• Sale of Medical Devices in the European Union: The Medical Device Directive
  • May 5, 2003 | Author: Barbara Müller
  • Law Firm: Fredrikson & Byron, P.A. - Minneapolis Office
  • Medical Devices certified by the European Union with a CE marking in any European Union member state gain access to one-third of the world market.1 The basic requirements a device must fulfill to receive the CE marking of conformity are contained in Council Directive 93/42/EEC from June 14, 1993, known as the Medical Device Directive. The MDD was enacted into national law in the EU member states. By having its device certified in any one of the 14 EU member states, a manufacturer gains access to the market in all of the states.

    The MDD uses FDA certification procedures as a model, and compliance with FDA requirements may also satisfy the essential requirements for EU certification. Because certification in the U.S. generally takes two or three times longer than in the European Union, U.S. manufacturers may be able to first start selling their products in the European Union. Basic knowledge of the MDD and its requirements may have concrete effects on the balance sheet of the manufacturer who knows how to take advantage of the directive.

    Notified Bodies

    Conformity assessment procedures for CE marking are carried out by various bodies within the member states of the European Union. Since each member state must notify both the European Commission and the other member states of the bodies within its territory that it has designated for carrying out these tasks, they are referred to as notified bodies. One German notified body, the TÜV, has a subsidiary in Minnesota to facilitate certification procedures for medical device manufacturers in the Midwest.

    Authorized Representative

    Manufacturers who do not have a registered place of business in any member state of the European Union must appoint an authorized representative to place a device on the market. The authorized representative must submit medical device reports on behalf of the manufacturer and be available to interact with the manufacturer, the European authorities, and the notified body. The representative may even face liability claims from alleged product malfunctions.

    Some manufacturers choose to appoint one of their European distributors as authorized representative. This has the advantage of using existing business relationships. However, problems may arise if the manufacturer wants to terminate its relationship with a distributor that also serves as authorized representative. Because the authorized representative's name must appear on the device's label, products carrying the distributor's name may be on the market long after that relationship has been terminated. Moreover, the appointment of one distributor might give rise to problems with distributors appointed for other European states who might perceive themselves as being second-class distributors.

    Some manufacturers choose to work with independent companies that specialize in providing services as authorized representatives. These companies provide specialized expertise on the Medical Device Directive and cooperation with national and European bodies. However, manufacturers should pay specific attention to the contracts by which they appoint such a company as authorized representative. Provisions indemnifying the authorized representative from and against all claims and liabilities that might arise are generally included.

    Manufacturers with a branch or subsidiary in a European Union member state do not have to appoint an authorized representative since they have a registered place of business in the European Union. Manufacturers must carefully balance the cost of establishing such an independent branch or a subsidiary with the cost of appointing an authorized representative, whether the manufacturer's distributor or an independent company.

    Requirements for medical devices exported into the European Union vary according to whether they are intended for clinical investigation or sale.

    Clinical Investigation

    CE marking is not required if the product is meant only for clinical investigation within the European Union. Instead, a statement is filed detailing the investigation plan, general description of the device, design drawings, and opinion of the relevant ethics committee. The competent authorities of the member states in which the investigations are to be conducted must also be notified.

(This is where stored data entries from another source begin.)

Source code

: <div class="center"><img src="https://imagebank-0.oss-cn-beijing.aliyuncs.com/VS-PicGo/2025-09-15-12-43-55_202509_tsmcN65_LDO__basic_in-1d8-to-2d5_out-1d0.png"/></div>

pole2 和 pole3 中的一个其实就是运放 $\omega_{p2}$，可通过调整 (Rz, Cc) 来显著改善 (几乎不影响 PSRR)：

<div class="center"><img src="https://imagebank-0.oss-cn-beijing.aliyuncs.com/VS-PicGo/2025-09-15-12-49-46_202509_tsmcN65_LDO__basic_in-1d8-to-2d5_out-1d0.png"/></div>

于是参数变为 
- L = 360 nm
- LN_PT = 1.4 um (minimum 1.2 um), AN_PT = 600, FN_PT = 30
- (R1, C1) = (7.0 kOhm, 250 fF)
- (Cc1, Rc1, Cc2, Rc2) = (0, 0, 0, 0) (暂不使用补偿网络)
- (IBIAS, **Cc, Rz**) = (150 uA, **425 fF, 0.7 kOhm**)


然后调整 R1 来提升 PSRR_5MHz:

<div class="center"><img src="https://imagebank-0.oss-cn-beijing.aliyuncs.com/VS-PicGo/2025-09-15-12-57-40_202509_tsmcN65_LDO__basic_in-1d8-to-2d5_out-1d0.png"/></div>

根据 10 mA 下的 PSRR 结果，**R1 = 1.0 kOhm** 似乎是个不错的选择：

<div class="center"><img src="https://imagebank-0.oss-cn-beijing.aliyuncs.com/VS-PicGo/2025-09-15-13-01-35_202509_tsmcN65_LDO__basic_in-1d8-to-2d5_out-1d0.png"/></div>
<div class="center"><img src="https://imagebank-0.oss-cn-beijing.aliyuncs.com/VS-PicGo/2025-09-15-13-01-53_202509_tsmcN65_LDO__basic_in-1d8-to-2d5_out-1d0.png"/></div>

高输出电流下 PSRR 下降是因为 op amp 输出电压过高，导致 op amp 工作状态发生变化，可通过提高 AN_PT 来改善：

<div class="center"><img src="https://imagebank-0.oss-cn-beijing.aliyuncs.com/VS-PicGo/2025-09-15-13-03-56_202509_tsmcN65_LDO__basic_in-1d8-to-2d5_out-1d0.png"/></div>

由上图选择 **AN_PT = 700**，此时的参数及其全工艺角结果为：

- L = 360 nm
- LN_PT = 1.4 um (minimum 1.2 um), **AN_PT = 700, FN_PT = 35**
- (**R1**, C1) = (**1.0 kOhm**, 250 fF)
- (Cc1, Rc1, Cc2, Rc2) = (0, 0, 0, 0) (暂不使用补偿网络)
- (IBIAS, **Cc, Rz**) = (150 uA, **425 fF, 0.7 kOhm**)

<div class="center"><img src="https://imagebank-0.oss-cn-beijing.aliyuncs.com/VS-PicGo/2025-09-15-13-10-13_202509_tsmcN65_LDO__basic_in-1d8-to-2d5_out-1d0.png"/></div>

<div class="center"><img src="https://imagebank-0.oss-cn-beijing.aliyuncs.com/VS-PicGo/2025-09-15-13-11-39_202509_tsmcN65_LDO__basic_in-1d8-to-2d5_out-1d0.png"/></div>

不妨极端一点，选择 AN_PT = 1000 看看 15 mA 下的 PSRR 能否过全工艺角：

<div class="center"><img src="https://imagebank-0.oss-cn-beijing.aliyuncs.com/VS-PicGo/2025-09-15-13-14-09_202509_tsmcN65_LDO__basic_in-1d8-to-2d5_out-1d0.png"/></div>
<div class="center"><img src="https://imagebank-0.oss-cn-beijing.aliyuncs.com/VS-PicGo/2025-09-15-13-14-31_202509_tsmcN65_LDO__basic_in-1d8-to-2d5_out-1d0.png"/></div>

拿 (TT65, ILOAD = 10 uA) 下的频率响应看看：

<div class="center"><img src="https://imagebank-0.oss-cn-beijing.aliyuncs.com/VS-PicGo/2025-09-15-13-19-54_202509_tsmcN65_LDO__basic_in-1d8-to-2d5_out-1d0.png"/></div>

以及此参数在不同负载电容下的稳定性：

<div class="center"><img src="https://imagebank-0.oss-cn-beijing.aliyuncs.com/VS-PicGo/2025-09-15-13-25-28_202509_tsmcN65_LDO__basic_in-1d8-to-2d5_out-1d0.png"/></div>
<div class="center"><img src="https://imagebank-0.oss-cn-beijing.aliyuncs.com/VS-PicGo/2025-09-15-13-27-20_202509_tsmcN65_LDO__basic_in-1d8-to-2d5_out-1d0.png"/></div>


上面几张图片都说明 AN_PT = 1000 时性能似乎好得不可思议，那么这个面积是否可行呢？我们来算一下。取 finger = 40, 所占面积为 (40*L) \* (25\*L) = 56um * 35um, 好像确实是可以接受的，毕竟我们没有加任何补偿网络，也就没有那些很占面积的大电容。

    The CE marking of conformity is required for medical devices that are neither custom made nor intended for clinical investigations before they can be placed on the market. Annex I to the directive details the essential requirements the medical device must meet. Annex II specifies the full quality assurance system for the design, manufacture and final inspection of the device. Annex III addresses the EC Type-Examination whereby a notified body ascertains and certifies that a representative sample of the production fulfills the relevant provisions of the MDD.

    Mutual Recognition

    On May 18, 1998, representatives of the United States and the European Community signed the Agreement on Mutual Recognition which covers medical devices. The goal of this agreement is to achieve the mutual recognition of conformity assessment procedures. If a medical device received the CE marking because a notified body reached the conclusion that the device complied with all applicable provisions of the MDD, the FDA would accept or recognize the results. The agreement still needs to be ratified by the U.S. and the member states of the EU. When the procedures for entry into force of the agreement are completed, the U.S. and the European Union will exchange letters of confirmation. The agreement then will enter into force on the first day of the second month following the date on which these letters were exchanged. After a transition period of three years, the mutual exchange and endorsement of quality system evaluation reports and product evaluation reports will begin.


    Understanding the Medical Device Directive is essential for the successful introduction of medical devices into the European Union. This article can provide only a very general overview of the directive and its requirements. Details must be discussed on a case-by-case basis.